- Type: Ribbon and Streamer
- Awarded for: Exceptionally meritorious service, accomplishes specific acts of outstanding achievement, excels in combat operations against an armed enemy of the United States, or conducts with distinct military operations involving conflict with, or exposure to, a hostile action by any opposing foreign force
- Presented by: the Department of the Air Force
- Eligibility: Air Force, Air Force Reserve, and Air National Guard units
- Status: Currently awarded
- First award: 1954
- Final award: Ongoing
- Streamer

Precedence
- Next (higher): Army, Naval Service, and Coast Guard: Meritorious Unit Commendation Air and Space Forces: Meritorious Unit Award
- Equivalent: Army: Superior Unit Award
- Next (lower): Naval Service: Navy "E" Ribbon Air and Space Forces: Air and Space Organizational Excellence Award Coast Guard: Coast Guard "E" Ribbon

= Air and Space Outstanding Unit Award =

United States Air Force and United States Space Force military unit decoration

The Air and Space Outstanding Unit Award (ASOUA) is one of the unit awards of the United States Air Force and United States Space Force. It was established in 1954 as the Air Force Outstanding Unit Award and was the first independent Air Force decoration created (to this point, Air Force personnel were routinely awarded Army decorations). The Air Force Longevity Service Award would follow in 1957 with most of the standard Air Force awards (including the Air Force Good Conduct Medal) established in the early to mid 1960s.
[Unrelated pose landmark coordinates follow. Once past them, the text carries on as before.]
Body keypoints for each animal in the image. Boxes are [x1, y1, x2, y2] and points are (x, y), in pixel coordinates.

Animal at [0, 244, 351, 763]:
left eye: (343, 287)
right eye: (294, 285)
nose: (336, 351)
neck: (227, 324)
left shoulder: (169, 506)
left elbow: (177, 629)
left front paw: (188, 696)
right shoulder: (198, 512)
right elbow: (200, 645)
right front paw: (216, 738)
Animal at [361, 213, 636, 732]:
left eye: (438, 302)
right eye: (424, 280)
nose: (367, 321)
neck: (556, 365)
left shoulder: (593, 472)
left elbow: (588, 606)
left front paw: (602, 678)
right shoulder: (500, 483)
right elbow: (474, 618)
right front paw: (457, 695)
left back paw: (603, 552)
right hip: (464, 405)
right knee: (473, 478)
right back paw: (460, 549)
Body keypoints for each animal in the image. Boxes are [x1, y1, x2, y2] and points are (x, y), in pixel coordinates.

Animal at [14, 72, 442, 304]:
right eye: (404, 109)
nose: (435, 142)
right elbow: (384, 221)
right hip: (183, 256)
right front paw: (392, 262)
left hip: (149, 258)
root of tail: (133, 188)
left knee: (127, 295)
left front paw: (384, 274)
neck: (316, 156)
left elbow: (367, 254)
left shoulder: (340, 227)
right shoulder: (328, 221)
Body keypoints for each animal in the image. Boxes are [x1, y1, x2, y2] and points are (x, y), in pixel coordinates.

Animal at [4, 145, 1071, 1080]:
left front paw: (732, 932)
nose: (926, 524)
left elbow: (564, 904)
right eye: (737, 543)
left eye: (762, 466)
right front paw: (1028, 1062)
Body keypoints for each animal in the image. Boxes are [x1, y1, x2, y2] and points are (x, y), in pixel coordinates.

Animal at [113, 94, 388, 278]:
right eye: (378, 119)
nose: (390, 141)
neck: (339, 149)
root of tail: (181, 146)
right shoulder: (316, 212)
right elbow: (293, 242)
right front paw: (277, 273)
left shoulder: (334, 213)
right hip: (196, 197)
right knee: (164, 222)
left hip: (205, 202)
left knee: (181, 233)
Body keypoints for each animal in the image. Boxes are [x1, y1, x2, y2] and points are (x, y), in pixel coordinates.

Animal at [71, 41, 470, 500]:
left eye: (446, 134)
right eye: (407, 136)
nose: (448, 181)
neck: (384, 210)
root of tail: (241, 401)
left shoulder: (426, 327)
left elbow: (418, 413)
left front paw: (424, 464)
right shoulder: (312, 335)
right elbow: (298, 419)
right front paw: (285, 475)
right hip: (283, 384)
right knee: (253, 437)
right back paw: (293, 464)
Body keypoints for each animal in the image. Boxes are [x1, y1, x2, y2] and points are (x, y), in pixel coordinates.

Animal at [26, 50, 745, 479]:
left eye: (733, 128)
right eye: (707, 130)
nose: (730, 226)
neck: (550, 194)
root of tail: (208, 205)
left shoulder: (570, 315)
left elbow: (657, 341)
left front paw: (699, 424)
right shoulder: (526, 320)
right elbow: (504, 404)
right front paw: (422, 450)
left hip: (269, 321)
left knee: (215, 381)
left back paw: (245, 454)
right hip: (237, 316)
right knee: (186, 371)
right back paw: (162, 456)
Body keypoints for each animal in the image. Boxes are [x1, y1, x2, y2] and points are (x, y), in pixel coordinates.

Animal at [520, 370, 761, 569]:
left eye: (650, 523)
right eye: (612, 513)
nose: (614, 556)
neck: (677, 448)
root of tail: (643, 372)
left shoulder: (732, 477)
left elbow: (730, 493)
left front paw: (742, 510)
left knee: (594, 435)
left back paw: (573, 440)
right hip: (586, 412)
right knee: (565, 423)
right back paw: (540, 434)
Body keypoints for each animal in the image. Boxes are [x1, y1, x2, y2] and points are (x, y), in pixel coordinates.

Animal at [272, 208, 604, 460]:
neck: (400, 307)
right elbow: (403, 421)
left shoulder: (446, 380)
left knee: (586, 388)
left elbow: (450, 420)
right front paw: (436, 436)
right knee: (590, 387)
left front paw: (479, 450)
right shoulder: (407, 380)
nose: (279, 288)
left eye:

The Outstanding Unit Award is awarded to any unit of the U.S. Air Force (including the Air Force Reserve and the Air National Guard) which performs exceptionally meritorious service, accomplishes specific acts of outstanding achievement, excels in combat operations against an armed enemy of the United States, or conducts with distinct military operations involving conflict with, or exposure to, a hostile action by any opposing foreign force.

Multiple awards of the Outstanding Unit Award are denoted by bronze oak leaf clusters, and silver oak leaf clusters, as applicable, on the ribbon.

Until 2004, the Outstanding Unit Award was the senior most unit award in the U.S. Air Force. It now ranks directly below the Meritorious Unit Award, which was established in March 2004, and above the Air Force Organizational Excellence Award in the precedence of Air Force awards and decorations. It is awarded to personnel who were assigned or attached to the unit receiving the award during the period it was awarded for. Non-USAF personnel (e.g., USN, USMC, USCG) personnel assigned to USAF units awarded the Outstanding Unit Award are also eligible to wear the ribbon on their uniforms. However, the ribbon does not come in the larger size of unit awards common to the U.S. Army.

On 16 November 2020, the Air Force Outstanding Unit Award was renamed the Air and Space Outstanding Unit Award by the Secretary of the Air Force.